Huntley left the sheriff's office in 2014 and bought a pawnshop in Cottonwood, Arizona, christened it Sarge's (her nickname), and it may have lasted if her partner of 21 years didn't die of cancer, in their home. That personal devastation flattened Helseth and pretty much ended the pawnshop. She couldn't carry on. The other problem, Huntley adds, "was everybody needed money but nobody had money to buy." She takes comfort in the fact former prisoners from her jailer days would come in to spend time with her.

They talk how the arms of the other comfort, and in the next sentence guns and shooting, the winning sounds of a shotgun being chambered.

"We fire," Huntley says. "There's a group of gals in Tucson we get together with. I bring a bunch of guns down, assault rifles, an AK-47, sport rifles." She pauses, adds, as a pattern of logic, "Listen, they are not assault rifles because they never assaulted anyone."

"Indoor ranges," Helseth says, "not the desert. If I hit an animal playing behind a target that would kill me." Huntley keeps a short-barreled shotgun in a sleeve that looks "innocent enough" in her truck, and Helseth feels naked without her sidearm.

Later, Helseth talks about her mother, the dementia. She is content that mom is well cared-for in a home, and she visits her often. Coming of age with a mother married to her alcoholic dad wasn't exactly openhearted, the abortion of unhappy ways to see the world.

Her voice softens. "She put thoughts in my head growing up, telling me people are my friends because they feel sorry for me, and that I'm stupid, and that I would never look as good as she does so don't even try.
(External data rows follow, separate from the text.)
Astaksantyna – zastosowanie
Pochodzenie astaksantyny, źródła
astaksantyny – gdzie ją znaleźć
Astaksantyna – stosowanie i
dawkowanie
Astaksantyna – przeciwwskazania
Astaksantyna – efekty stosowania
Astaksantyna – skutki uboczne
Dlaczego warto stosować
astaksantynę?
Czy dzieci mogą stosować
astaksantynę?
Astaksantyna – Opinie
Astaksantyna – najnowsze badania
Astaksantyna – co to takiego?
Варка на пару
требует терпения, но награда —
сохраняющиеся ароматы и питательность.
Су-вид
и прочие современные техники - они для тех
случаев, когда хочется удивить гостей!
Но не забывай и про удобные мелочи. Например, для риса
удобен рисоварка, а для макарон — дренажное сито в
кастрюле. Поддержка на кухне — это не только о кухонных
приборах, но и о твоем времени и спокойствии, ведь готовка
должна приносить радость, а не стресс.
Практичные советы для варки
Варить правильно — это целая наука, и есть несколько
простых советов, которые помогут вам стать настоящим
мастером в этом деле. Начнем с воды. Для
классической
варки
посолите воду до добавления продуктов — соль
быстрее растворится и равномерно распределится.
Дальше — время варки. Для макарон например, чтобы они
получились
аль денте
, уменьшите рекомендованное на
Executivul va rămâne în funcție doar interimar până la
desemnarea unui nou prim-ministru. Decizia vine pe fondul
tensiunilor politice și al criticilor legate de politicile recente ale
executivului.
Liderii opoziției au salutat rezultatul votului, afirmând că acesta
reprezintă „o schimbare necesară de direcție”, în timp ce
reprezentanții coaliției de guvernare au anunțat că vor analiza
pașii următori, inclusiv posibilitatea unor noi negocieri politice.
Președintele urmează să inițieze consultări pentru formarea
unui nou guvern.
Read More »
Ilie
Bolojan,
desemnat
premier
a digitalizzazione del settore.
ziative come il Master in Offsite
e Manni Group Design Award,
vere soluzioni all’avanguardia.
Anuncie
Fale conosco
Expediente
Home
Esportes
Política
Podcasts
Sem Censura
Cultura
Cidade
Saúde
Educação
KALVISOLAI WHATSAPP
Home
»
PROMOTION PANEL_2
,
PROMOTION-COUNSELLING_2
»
Now she doesn't recognize me at all. It is sad. I know in my heart who she is, and she is my mother and I love her. I'm good with that. I forgive her."

She pauses, adds, "You can't carry hate, you can't carry grudges, that takes away room for love."

click to enlarge Tucson Salvage: COVID, Guns and Love, I Am the Day Watchperson
Brian Smith
Huntley reads Dotty her poem.

The winter day begins its wane and we're out on Helseth's porch. Huntley, who minutes ago hit an app on her phone to show her dogs talking ridiculous human phrases, lights a smoke and reads a poem aloud, a verse she wrote to Helseth 27 years ago. Helseth, having moved so many times, somehow hung on to the work. Paige offers a yap, neighbors barbeque on the porch next door, and Huntley's words sort of hang in the air. A solemn testimony to coming out, to showing tenderness, a dedication to a strength gleaned from another human being.